ICICI Prudential Fund Halts New Investments Due to SEBI Rules
Locales: INDIA, UNITED KINGDOM

Mumbai, March 13th, 2026 - ICICI Prudential Mutual Fund's recent announcement to grandfather its Passive Multi Asset Fund of Funds (FoF), effectively halting new investments as of January 27th, 2026, has sent ripples through the investment community. While existing investors are permitted to retain their holdings, the move signifies a broader recalibration within the multi-asset fund category, driven by regulatory changes imposed by the Securities and Exchange Board of India (SEBI). This development underscores the increasing scrutiny of fund performance and the evolving expectations of both regulators and investors.
The core of this decision lies in SEBI's revised guidelines for multi-asset allocation funds. The new mandate stipulates a minimum 65% allocation to equity. The ICICI Prudential Passive Multi Asset FoF, launched in November 2020, apparently doesn't currently meet this equity threshold, prompting the fund house to choose the grandfathering route rather than restructuring the portfolio to comply. Grandfathering allows the fund to continue serving its existing investor base without accepting further capital, effectively freezing its growth.
Launched with the intention of providing diversified exposure through passively managed underlying funds, the FoF aimed to simplify access to a broad range of asset classes. However, performance data reveals a mixed record. According to MoneyWorks, the fund has delivered returns of 16.58% since its inception. While positive, this figure falls short of its benchmark, the FTSE Custom World Index, which has generated returns of 21.48% over the same period. This underperformance, coupled with the new SEBI regulations, has culminated in the decision to restrict further investment.
The Implications of SEBI's New Guidelines
SEBI's push for a higher equity allocation within multi-asset funds reflects a growing emphasis on transparency and aligning fund strategies with investor expectations. Historically, multi-asset funds offered a broader, often more conservative, approach to investing, encompassing a wider spectrum of asset classes like gold, bonds, and real estate alongside equities. While diversification remains a key benefit, the revised regulations aim to ensure that these funds don't masquerade as equity-like investments with only a superficial allocation to stocks.
For investors, this means a shift in the risk-reward profile of multi-asset funds. A higher equity component naturally introduces greater volatility, particularly during market downturns. However, it also offers the potential for higher returns during bull markets. Investors seeking lower risk profiles may need to reconsider whether a heavily equity-weighted multi-asset fund aligns with their financial goals. The new rules are therefore forcing fund managers to make strategic choices: either increase equity exposure to meet the requirements or clearly define their mandate and target audience.
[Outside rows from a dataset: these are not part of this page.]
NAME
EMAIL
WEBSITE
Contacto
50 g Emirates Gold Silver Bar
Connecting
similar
What Does This Mean for Existing Investors?
Existing investors in the ICICI Prudential Passive Multi Asset FoF are advised to carefully evaluate their investment and consider its suitability within their overall portfolio. The fund will continue to be managed, but without the inflow of new capital, its ability to grow and potentially improve performance may be limited. Analysts suggest comparing the fund's current asset allocation and expense ratio with similar multi-asset funds that do meet the 65% equity threshold. Switching to a comparable fund with a more aggressive equity stance could be an option for investors comfortable with higher risk.
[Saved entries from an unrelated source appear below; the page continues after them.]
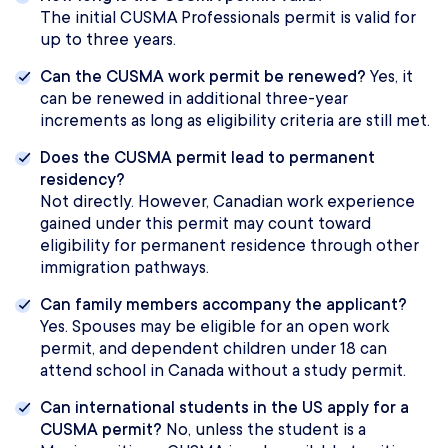
The initial CUSMA Professionals permit is valid for
up to three years.
Can the CUSMA work permit be renewed?
Yes, it
can be renewed in additional three-year
increments as long as eligibility criteria are still met.
Does the CUSMA permit lead to permanent
residency?
Not directly. However, Canadian work experience
gained under this permit may count toward
eligibility for permanent residence through other
immigration pathways.
Can family members accompany the applicant?
Yes. Spouses may be eligible for an open work
permit, and dependent children under 18 can
attend school in Canada without a study permit.
Can international students in the US apply for a
CUSMA permit?
No, unless the student is a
Furthermore, understanding the underlying composition of the FoF is crucial. Investors should assess the performance and expense ratios of the individual passive funds within the FoF to determine if the overall investment strategy remains compelling. It's also important to consider the tax implications of any potential switch or redemption.
The Future of Multi-Asset Investing
The ICICI Prudential decision is likely to be followed by similar actions from other fund houses grappling with the new SEBI guidelines. We can anticipate a period of restructuring and potential consolidation within the multi-asset category. Funds unable or unwilling to meet the equity requirement may choose to close down, while others will adapt by increasing their equity allocations or refining their investment strategies.
Looking ahead, the multi-asset landscape will likely become more polarized, with clearly defined strategies catering to distinct risk appetites. Investors will need to conduct thorough due diligence and seek professional advice to navigate this evolving environment and ensure their investments remain aligned with their long-term financial objectives. The era of the loosely defined, broadly diversified multi-asset fund is giving way to a more specialized and transparent approach.